# My gigantic flight cage has arrived!



## philodice (Sep 30, 2007)

Yes, I can now turn a cartwheel inside my new flight cage. It's ridiculous! It's bigger than I thought it was! It's a bare wire cage with no shelter in it so that isn't cool. Well, more work for me. 

10 ft tall by 10ft long, 6 ft wide. It came in on a HUGE trailer! ALmost didn't fit in my yard.
You might think, man she has a lot of birds. 
Not so, I only have 9.


----------



## EgypSwiftLady (Jan 14, 2008)

I would love to see photos of it, sounds wonderful your pijs will love all the room.


----------



## philodice (Sep 30, 2007)

I'm thinking of building something like a 'wallcote' on a 6ft high stand, with a short access steps up to it so I can clean it, and assembling it inside the cage, then planting bushes and stuff in the aviary. I'll plant the outside with bushes as well and then it will look like the garden aviary I've been planning all along.


----------



## mill pigeon (Apr 2, 2008)

where did you buy it and how much?


----------



## philodice (Sep 30, 2007)

Craigslist, $300.
It has severe rust damage on the corners of the bottom due to 6 years of sitting on a well-watered lawn. But...I probably still got a good deal. I'll reinforce the bottom with new steel bars.


----------



## maryjane (Jul 15, 2006)

philodice said:


> Yes, I can now turn a cartwheel inside my new flight cage. It's ridiculous! It's bigger than I thought it was! It's a bare wire cage with no shelter in it so that isn't cool. Well, more work for me.
> 
> 10 ft tall by 10ft long, 6 ft wide. It came in on a HUGE trailer! ALmost didn't fit in my yard.
> You might think, man she has a lot of birds.
> *Not so, I only have 9....*


....AND COUNTING!!  Don't worry, they'll find you! Sounds like a great deal. Get some pics for us when you have a chance.  I have a similar set up for my aviaries and found a great way to set up things inside. I covered half of the roof and left the other half open (will be covered in bad weather of course). I put the nest boxes on the wall under the covered half, and just perches in the other half. So when it rained the other day for the first time since they moved into it, they could choose to sit in the rain or not. And, the nest boxes and food dishes stayed dry being under cover. And having it raised 6 inches off the ground, in order to rake under, is so easy.


----------



## KIPPY (Dec 18, 2003)

Looking forward to pictures!

I was thinking about checking Craigs list but never been there before.


----------



## TAWhatley (Mar 6, 2001)

KIPPY said:


> I was thinking about checking Craigs list but never been there before.

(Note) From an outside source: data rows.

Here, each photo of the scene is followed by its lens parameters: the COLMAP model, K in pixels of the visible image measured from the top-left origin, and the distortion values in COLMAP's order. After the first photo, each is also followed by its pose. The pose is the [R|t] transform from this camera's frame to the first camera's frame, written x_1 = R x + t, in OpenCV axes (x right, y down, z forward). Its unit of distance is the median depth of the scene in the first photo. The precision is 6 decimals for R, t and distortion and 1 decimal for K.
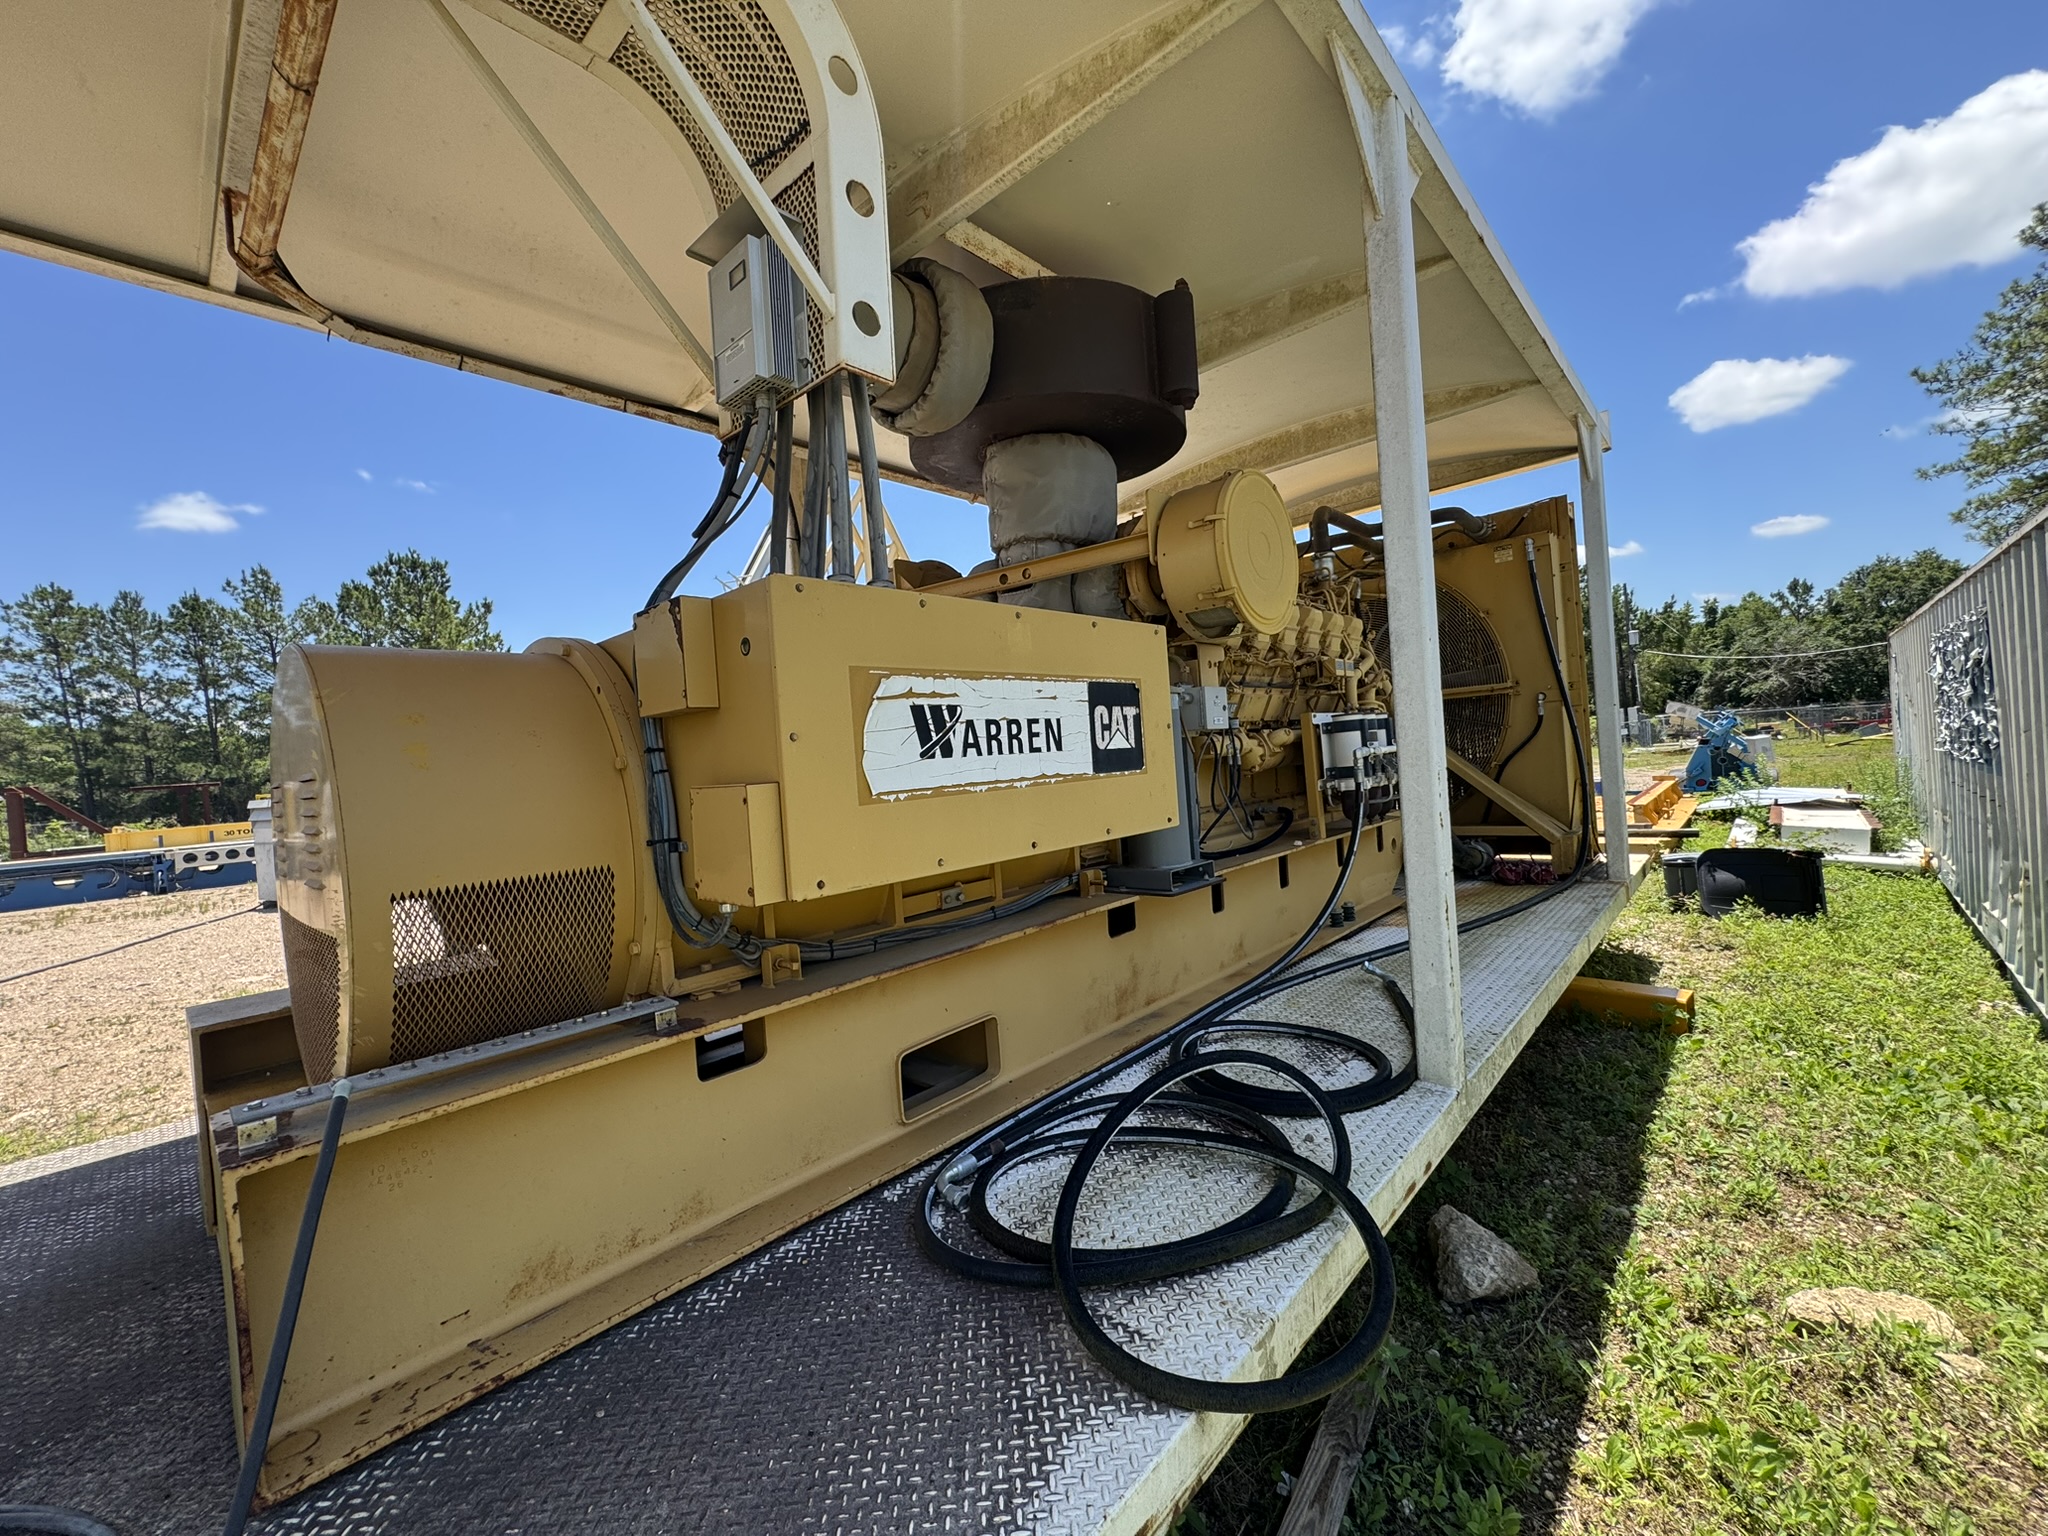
lens RADIAL K [[831.4, 0, 1024.0], [0, 831.4, 768.0], [0, 0, 1]] dist [-0.000616, 0.002402]
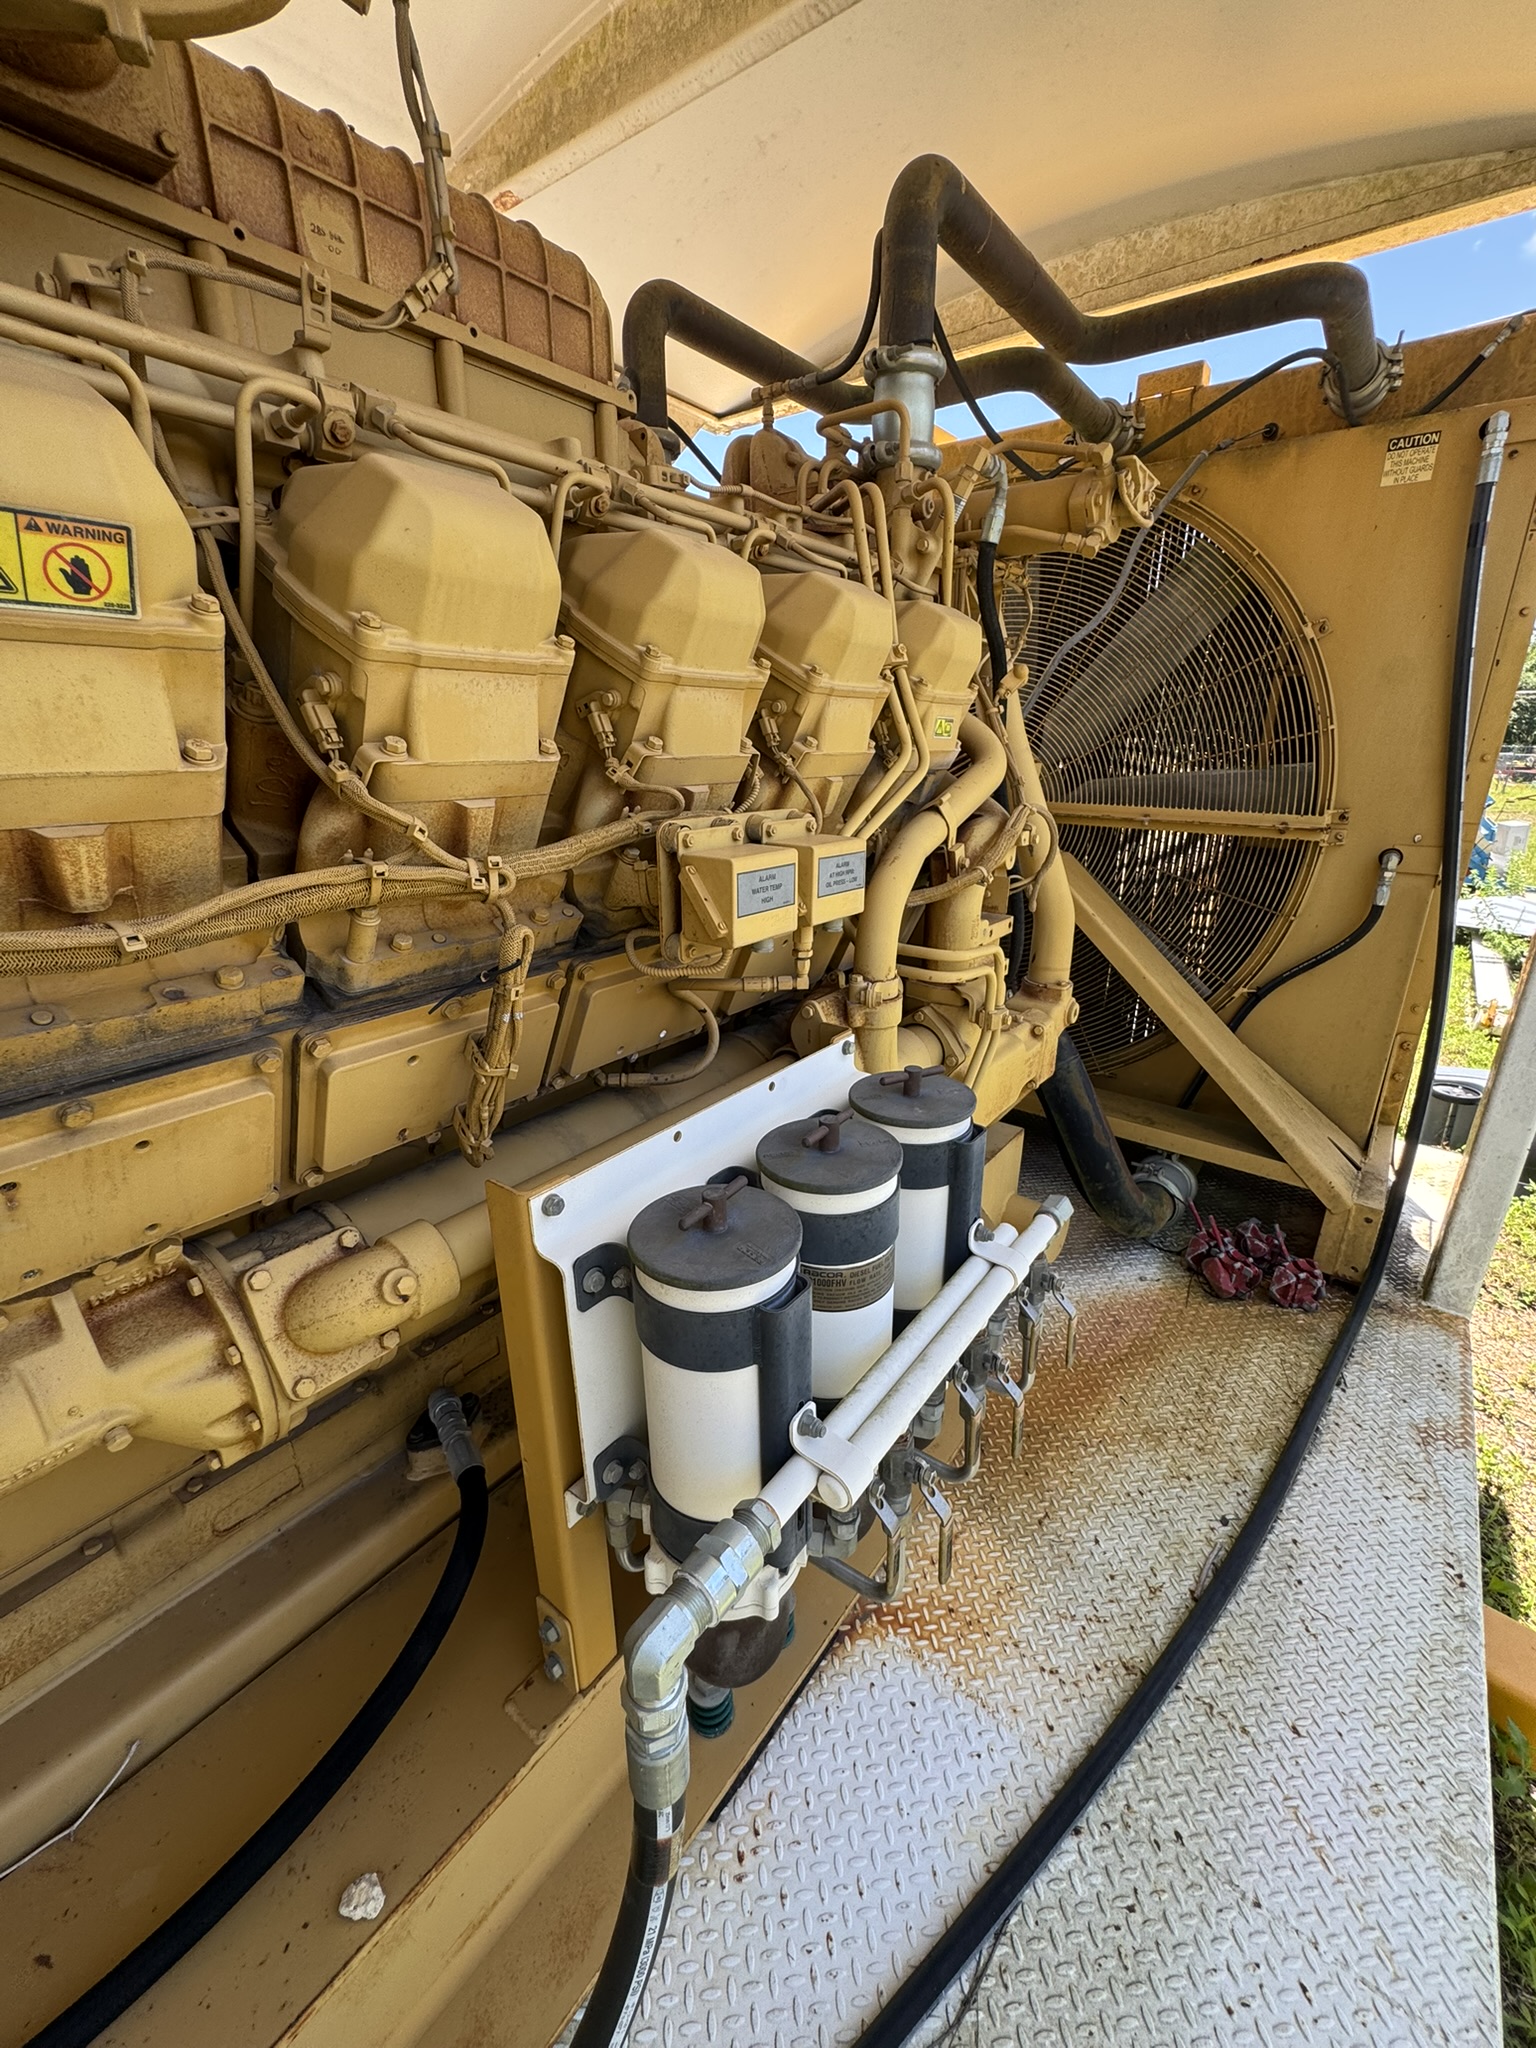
lens RADIAL K [[822.1, 0, 772.4], [0, 822.1, 1015.5], [0, 0, 1]] dist [-0.002901, 0.000417]
pose [[0.993784, 0.045550, 0.101584, 0.277941], [-0.075053, 0.948053, 0.309132, -0.117943], [-0.082226, -0.314834, 0.945578, 0.620918]]
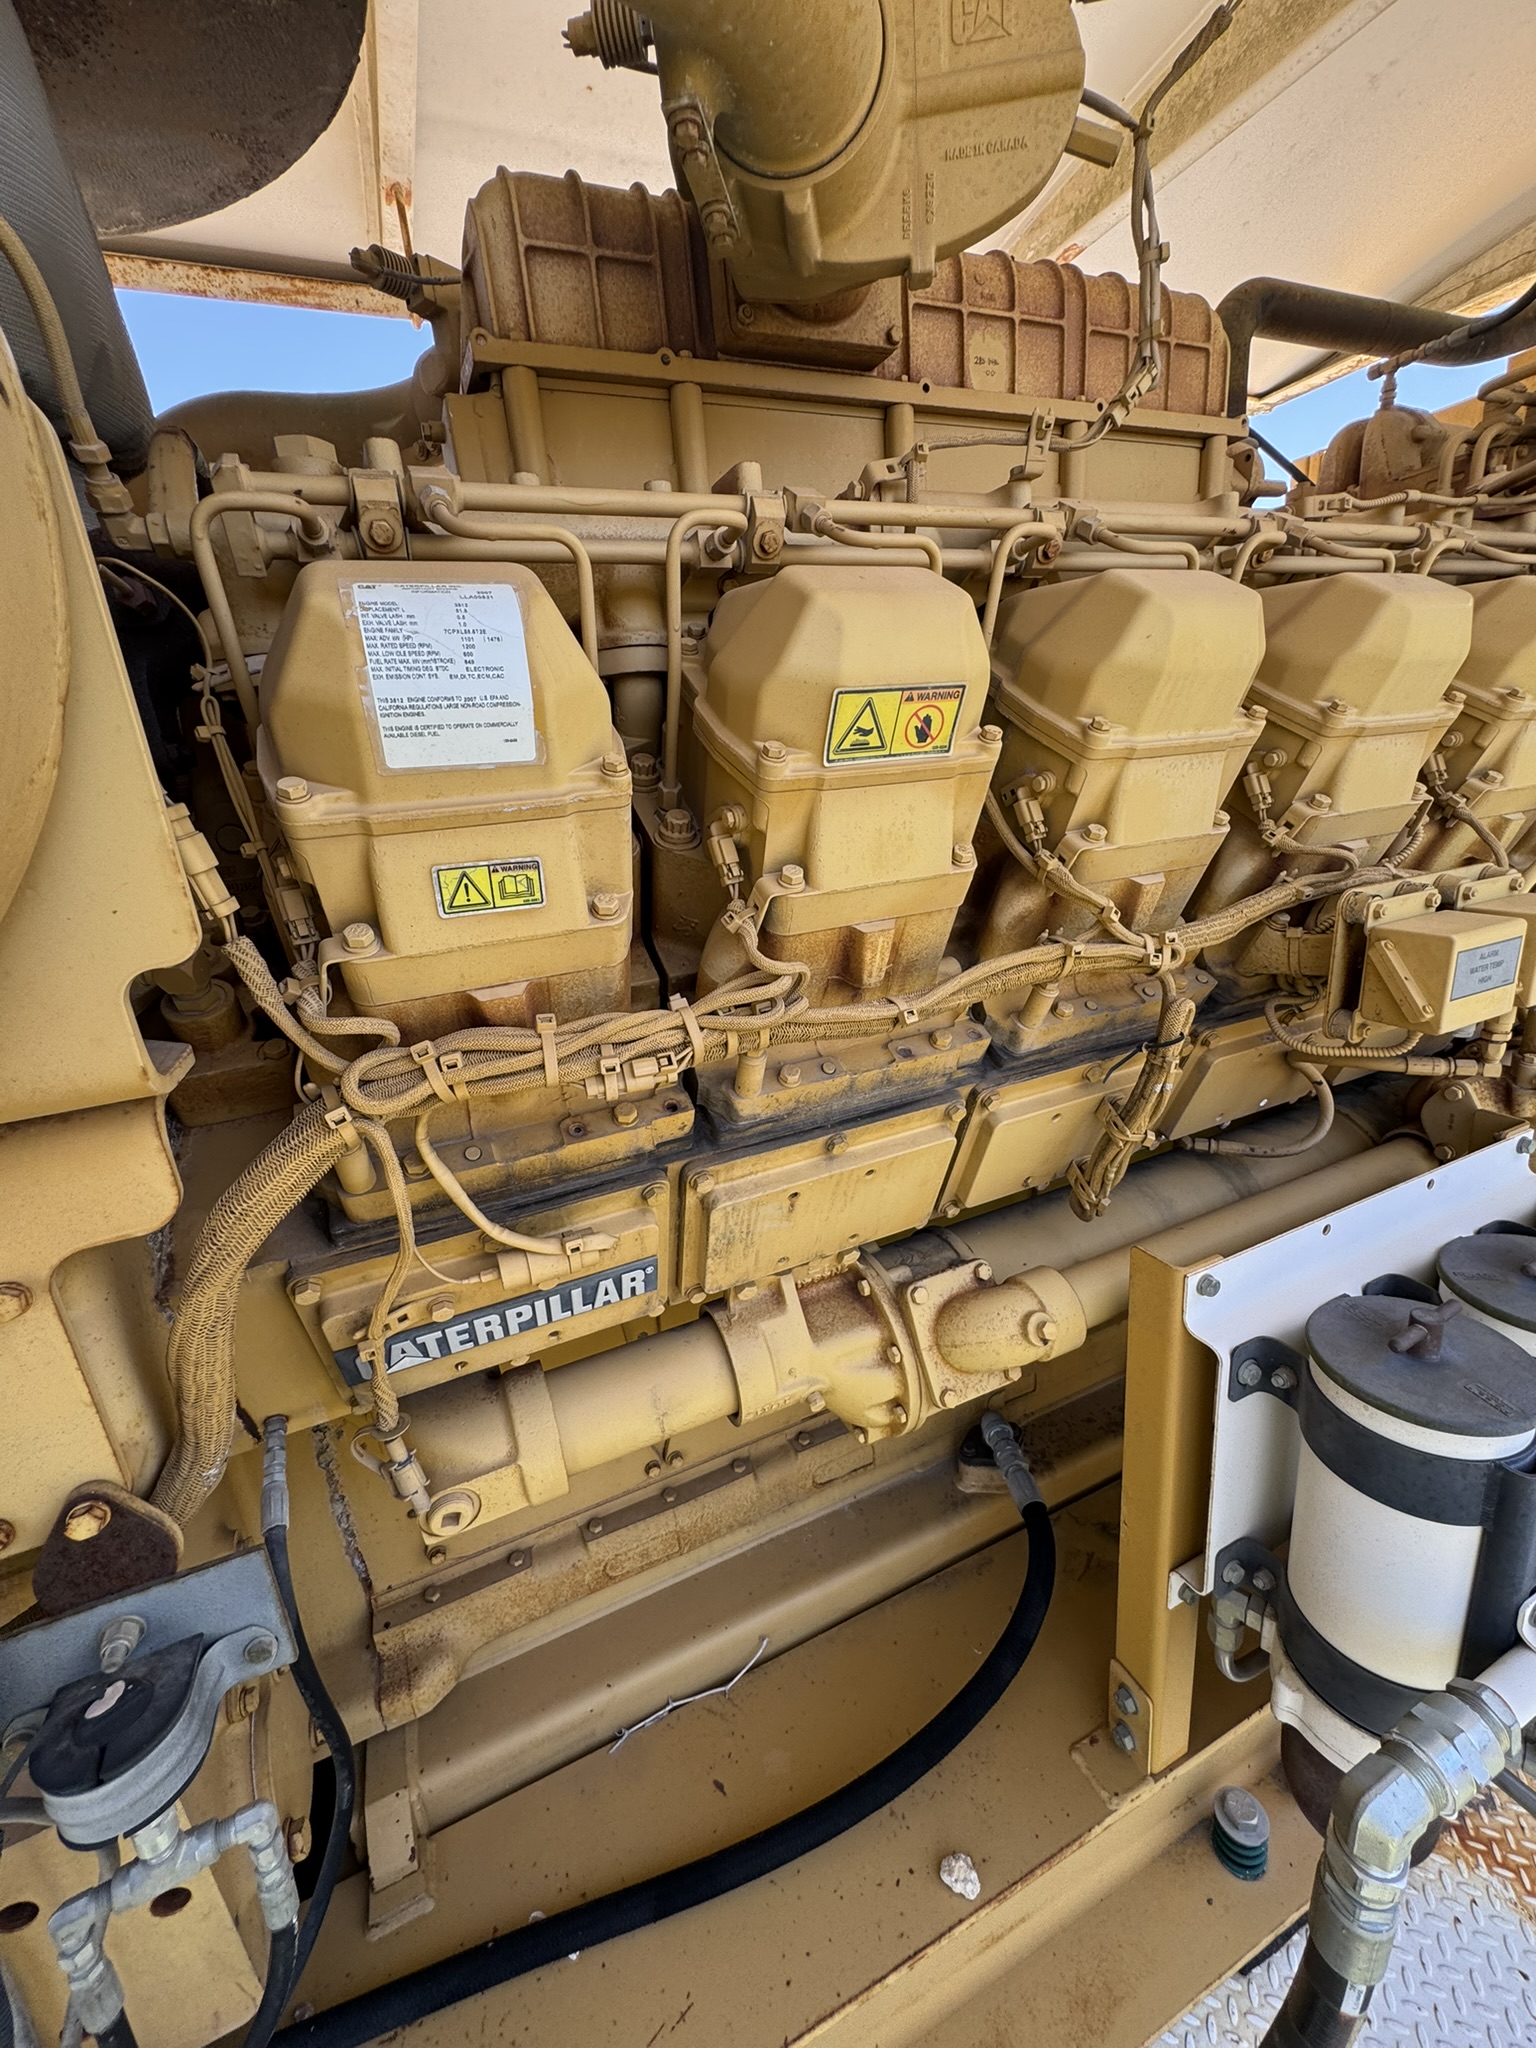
lens RADIAL K [[822.1, 0, 772.4], [0, 822.1, 1015.5], [0, 0, 1]] dist [-0.002901, 0.000417]
pose [[0.915158, 0.111825, -0.387274, 0.243775], [0.014251, 0.951174, 0.308327, -0.126451], [0.402844, -0.287687, 0.868880, 0.611555]]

If you go .. just stick to "safe" categories .. if you go to the Pets/Animals, you will never be the same again ..

Terry


----------



## maryjane (Jul 15, 2006)

TAWhatley said:


> If you go .. just stick to "safe" categories .. if you go to the Pets/Animals, you will never be the same again ..
> 
> Terry


Oh and ain't that the (sad) truth! Whew, the fighting and name calling and negative energy in that pets section can drain you in about six seconds. I had to stop looking at CL a looooong time ago just to save what's left of my own sanity!  I do keyword "pigeon" and "dove" every few days just to make sure there isn't some crazy person giving them away for dog training or something.


----------